== MATERIAL PROVIDED ==

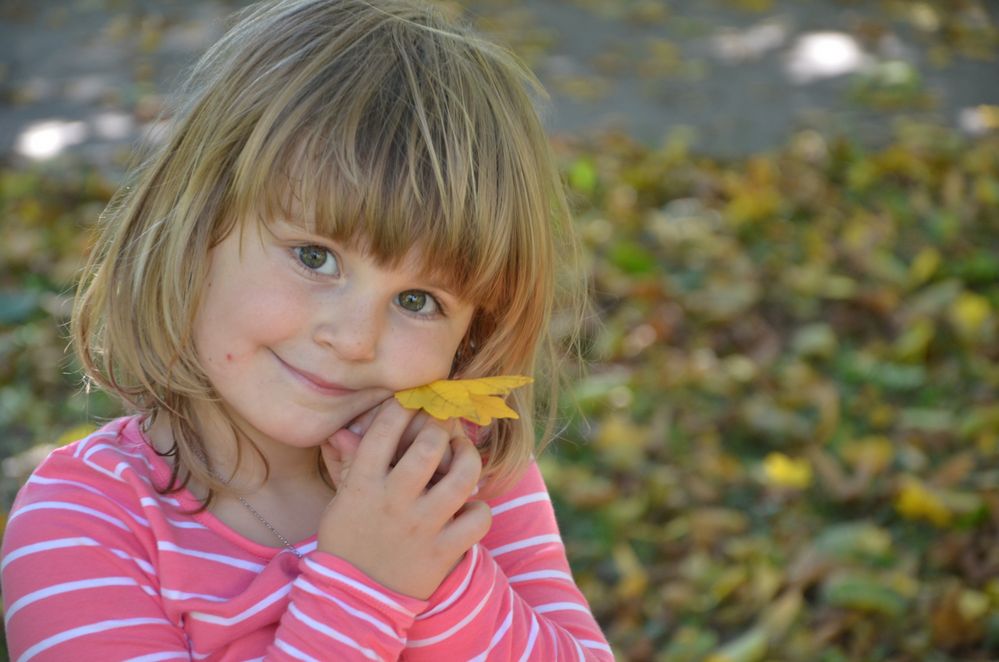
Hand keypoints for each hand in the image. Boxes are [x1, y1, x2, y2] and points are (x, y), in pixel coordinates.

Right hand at [317, 400, 490, 598]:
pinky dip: (480, 509)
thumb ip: (350, 465)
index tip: (416, 399)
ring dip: (468, 458)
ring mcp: (422, 527)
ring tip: (464, 454)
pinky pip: (479, 519)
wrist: (353, 603)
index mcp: (363, 485)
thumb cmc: (346, 545)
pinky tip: (470, 507)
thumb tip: (346, 429)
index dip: (405, 406)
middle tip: (444, 422)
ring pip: (462, 477)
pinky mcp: (444, 552)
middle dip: (441, 425)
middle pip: (429, 445)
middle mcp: (394, 501)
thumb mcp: (340, 503)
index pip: (386, 429)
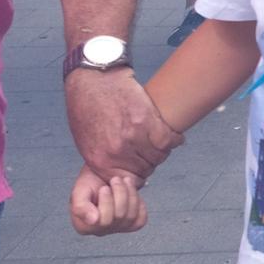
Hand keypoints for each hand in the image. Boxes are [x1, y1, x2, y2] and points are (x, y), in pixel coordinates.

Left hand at [64, 72, 181, 181]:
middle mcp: (117, 152)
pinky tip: (174, 135)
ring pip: (160, 155)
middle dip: (152, 160)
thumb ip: (105, 160)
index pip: (130, 181)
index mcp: (100, 161)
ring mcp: (133, 137)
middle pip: (147, 168)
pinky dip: (175, 138)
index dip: (140, 175)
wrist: (92, 81)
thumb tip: (121, 173)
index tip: (143, 166)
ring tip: (163, 141)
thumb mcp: (88, 142)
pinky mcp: (147, 120)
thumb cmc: (88, 109)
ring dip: (164, 149)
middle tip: (153, 150)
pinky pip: (169, 139)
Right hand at [68, 167, 146, 235]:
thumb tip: (94, 220)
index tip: (105, 188)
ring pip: (131, 216)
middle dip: (120, 193)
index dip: (107, 201)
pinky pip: (141, 219)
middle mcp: (100, 231)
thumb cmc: (90, 185)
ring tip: (124, 180)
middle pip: (119, 216)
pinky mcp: (132, 224)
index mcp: (84, 226)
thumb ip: (81, 207)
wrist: (106, 176)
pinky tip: (131, 192)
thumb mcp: (79, 191)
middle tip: (116, 179)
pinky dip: (139, 203)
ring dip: (130, 193)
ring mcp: (117, 229)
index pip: (102, 221)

===

Copy the records exactly, minus any pictures.

• [RESPONSE BELOW]:
Hand keypoints for each hand in the image. Boxes are [x1, y1, x2, y2] and points are (x, y), in pixel coordinates.

Right hand at [317, 400, 490, 598]:
pinky dip: (480, 509)
thumb ip: (350, 465)
index tip: (416, 399)
ring dip: (468, 458)
ring mcp: (422, 527)
ring tip: (464, 454)
pinky pip: (479, 519)
wrist: (353, 603)
index mcp: (363, 485)
thumb cmc: (346, 545)
pinky tip: (470, 507)
thumb tip: (346, 429)
index dip: (405, 406)
middle tip: (444, 422)
ring pip: (462, 477)
pinky mcp: (444, 552)
middle dip: (441, 425)
middle pip: (429, 445)
middle mcp: (394, 501)
thumb mcp: (340, 503)
index pip: (386, 429)
Hand keypoints for each hand in the image. Boxes are [x1, y1, x2, y2] and points are (x, y), in pixel coordinates.

Left hand at [64, 72, 181, 181]:
middle mcp: (117, 152)
pinky tip: (174, 135)
ring pip: (160, 155)
middle dip: (152, 160)
thumb ip: (105, 160)
index pip: (130, 181)
index mcp: (100, 161)
ring mcp: (133, 137)
middle pip: (147, 168)
pinky dip: (175, 138)
index dip: (140, 175)
wrist: (92, 81)
thumb tip: (121, 173)
index tip: (143, 166)
ring tip: (163, 141)
thumb mcp: (88, 142)
pinky mcp: (147, 120)
thumb cmc: (88, 109)
ring dip: (164, 149)
middle tip: (153, 150)
pinky pip: (169, 139)
Right hand at [68, 167, 146, 235]:
thumb tip: (94, 220)
index tip: (105, 188)
ring pip: (131, 216)
middle dip: (120, 193)
index dip: (107, 201)
pinky pip: (141, 219)
middle mcp: (100, 231)
thumb cmc: (90, 185)
ring tip: (124, 180)
middle pip: (119, 216)
pinky mcp: (132, 224)
index mcp: (84, 226)
thumb ip: (81, 207)
wrist: (106, 176)
pinky tip: (131, 192)
thumb mcp: (79, 191)
middle tip: (116, 179)
pinky dip: (139, 203)
ring dip: (130, 193)
ring mcp: (117, 229)
index pip: (102, 221)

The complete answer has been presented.